Though social media has been criticized for its superficiality, one group of Emory students has used Instagram to create a close-knit community for a student body scattered across the globe. On July 5, Hannah Jian (23C) and Kristina Trifonova (23C) launched The Humans of Emory, a platform that aims to “connect, uplift and humanize” the Emory community through sharing their stories, offering mentorship and hosting virtual social events.
Inspired by Humans of New York, the pair decided to spearhead the project after the transition to remote learning left Emory students disconnected and isolated from the community at large. Upon opening the account, Jian and Trifonova received submissions ranging from the Black Lives Matter movement to the U.S. Immigration and Customs Enforcement’s (ICE) regulations. The students also share resources for supporting the social movements mentioned in the posts, oversee the mentorship program Candid Connections and host Zoom sessions where freshmen can socialize and seek advice from upperclassmen.
“We’re going into a semester where students are isolated and disconnected from the Emory community,” Jian said. “Our mission is to unite and inspire students.”
The account boasts more than 1,200 followers and has seven students’ stories posted to its profile. Each post includes the author’s name, headshot and story. The stories include Jack Miklaucic (23C) encouraging voter participation and Aayush Gupta (22B) explaining the effects of ICE’s policies on international students. On July 10, Emily Kim (23C) shared her experience discussing the Black Lives Matter movement with her Korean immigrant father.
“Submitting a post was not easy,” Kim wrote in an email to the Wheel. “It was definitely something I mulled over for a week until I finally just wanted to let go. It brought me the closure I wanted in my life, and I hope it did to some reader as well.”

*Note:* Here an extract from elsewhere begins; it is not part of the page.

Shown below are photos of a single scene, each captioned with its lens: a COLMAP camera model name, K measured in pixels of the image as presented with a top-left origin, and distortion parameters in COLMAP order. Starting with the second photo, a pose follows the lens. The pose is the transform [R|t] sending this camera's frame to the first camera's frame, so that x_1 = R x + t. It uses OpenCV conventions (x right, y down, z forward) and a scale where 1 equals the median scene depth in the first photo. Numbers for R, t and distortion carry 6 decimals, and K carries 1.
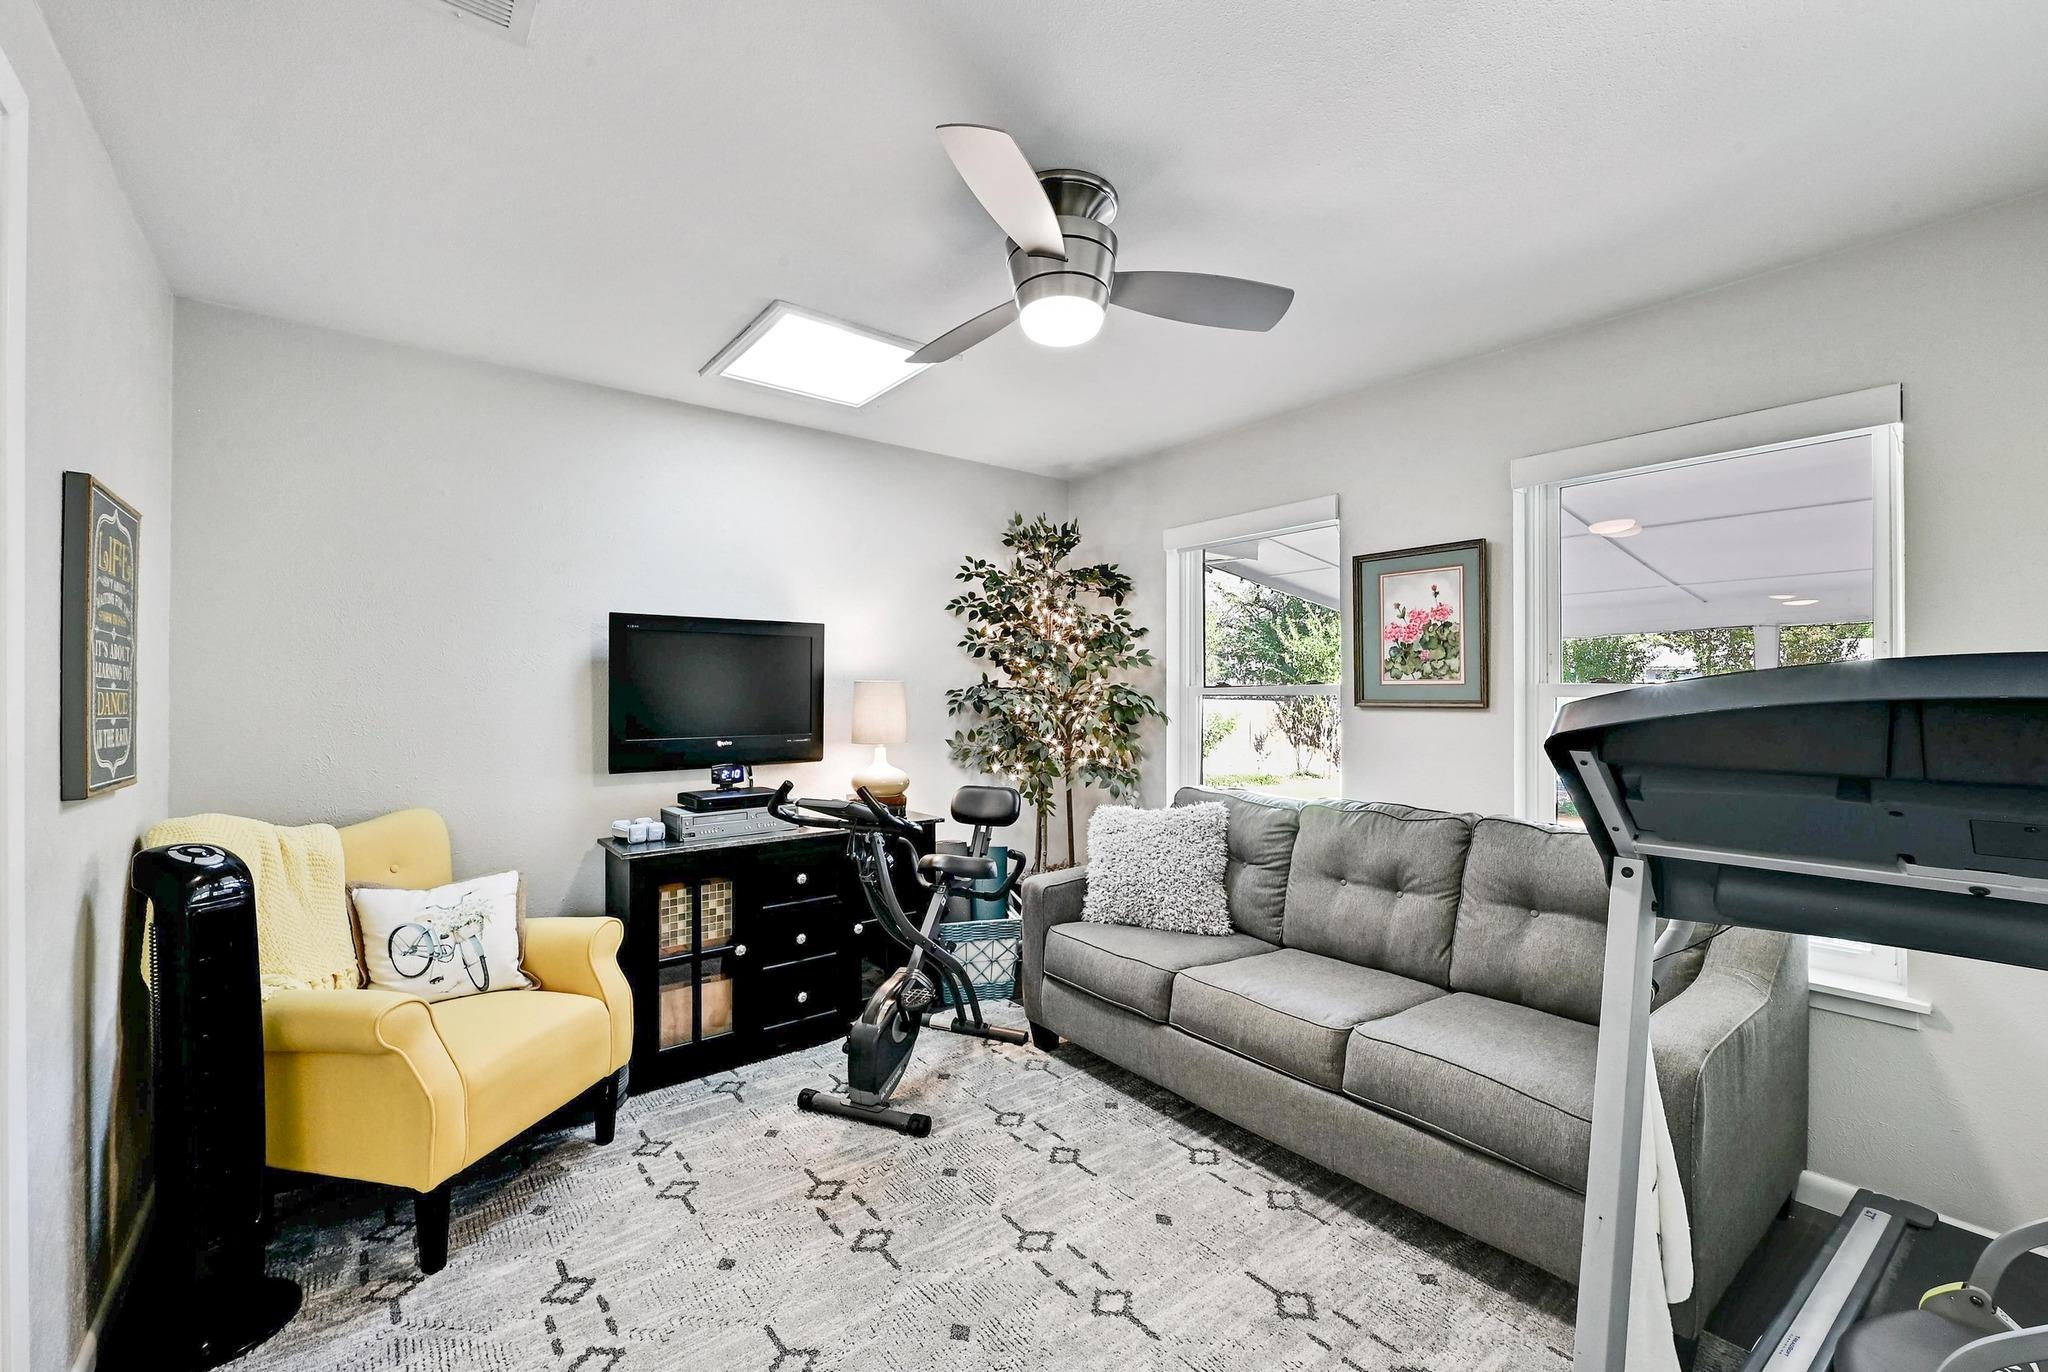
lens RADIAL K [[834.3, 0, 1024.0], [0, 834.3, 694.6], [0, 0, 1]] dist [-0.001856, -0.000328]
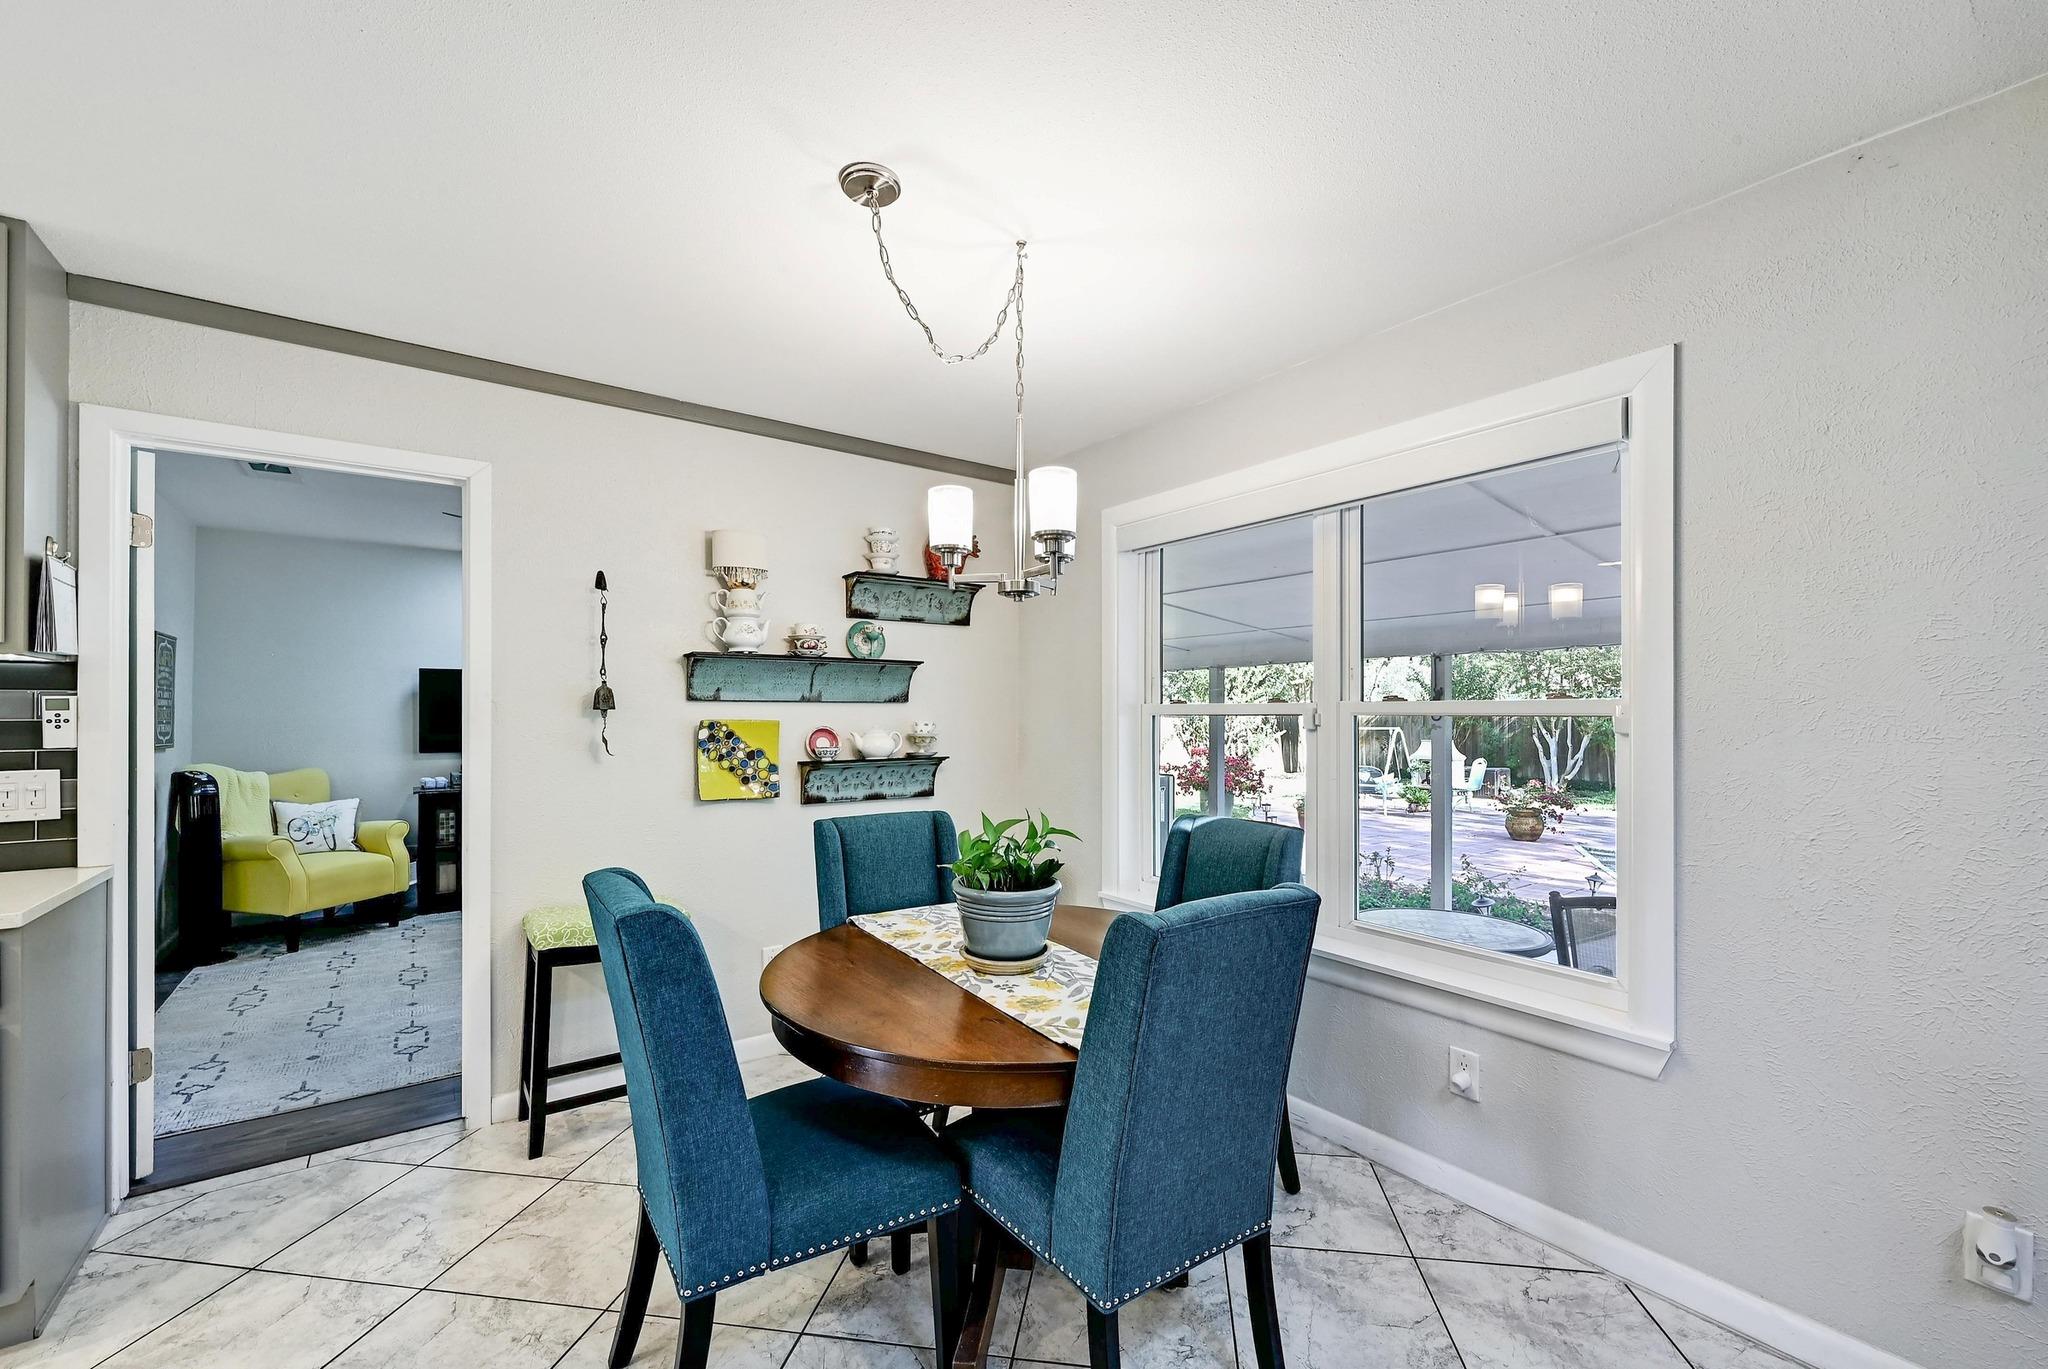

Kim said she did not expect any public reaction to her story, but felt encouraged by her friends leaving comments on the post. Jian said that Kim’s story was her favorite because she had a similar experience with her parents, and connecting students through shared experiences is one of the organization’s goals.
Since many of the stories involve social issues, the team decided to link resources related to the issues in the Instagram biography in order to help students struggling with similar experiences. These resources include explanations of the Black Lives Matter movement translated into various languages, a White House petition against ICE’s regulation to deport certain international students and a list of 2020 primary election dates.
After Emory announced its plans for the semester, Trifonova began brainstorming ways to help first-year students connect with each other and the larger Emory community through virtual events. The Humans of Emory has now hosted multiple virtual events, such as Emory 101, Candid Connections and Dorm Dynamics, which in total attracted 712 attendees.
The team launched Candid Connections on July 13, which matched over 250 first-years with upperclassmen volunteer mentors. The mentee program aims to help students succeed in Emory’s challenging environment by providing advice, encouragement and socialization. On Aug. 3, the team moderated Dorm Dynamics, a Q&A session with previous residents of each residence hall. This event also gave first-years a chance to meet other students living in the same hall in breakout rooms. On Aug. 8, The Humans of Emory held Emory 101, a Zoom session in which first-years asked the executive board questions about Emory and chatted with their classmates.
“With so much uncertainty going into the semester, [Dorm Dynamics] was a great opportunity to introduce first-years to Emory and teach them about life on campus,” Trifonova said.
Moving forward, the team hopes to grow their executive board and bolster their social media presence by expanding onto additional social platforms. Jian noted that, though the future is filled with uncertainty, the group will work to cultivate a community despite any obstacles.
“Community is crucial to the college experience,” Trifonova said. “It’s something that we are all lacking this semester so we’re grateful for the opportunity to share stories and host events that bring people together.”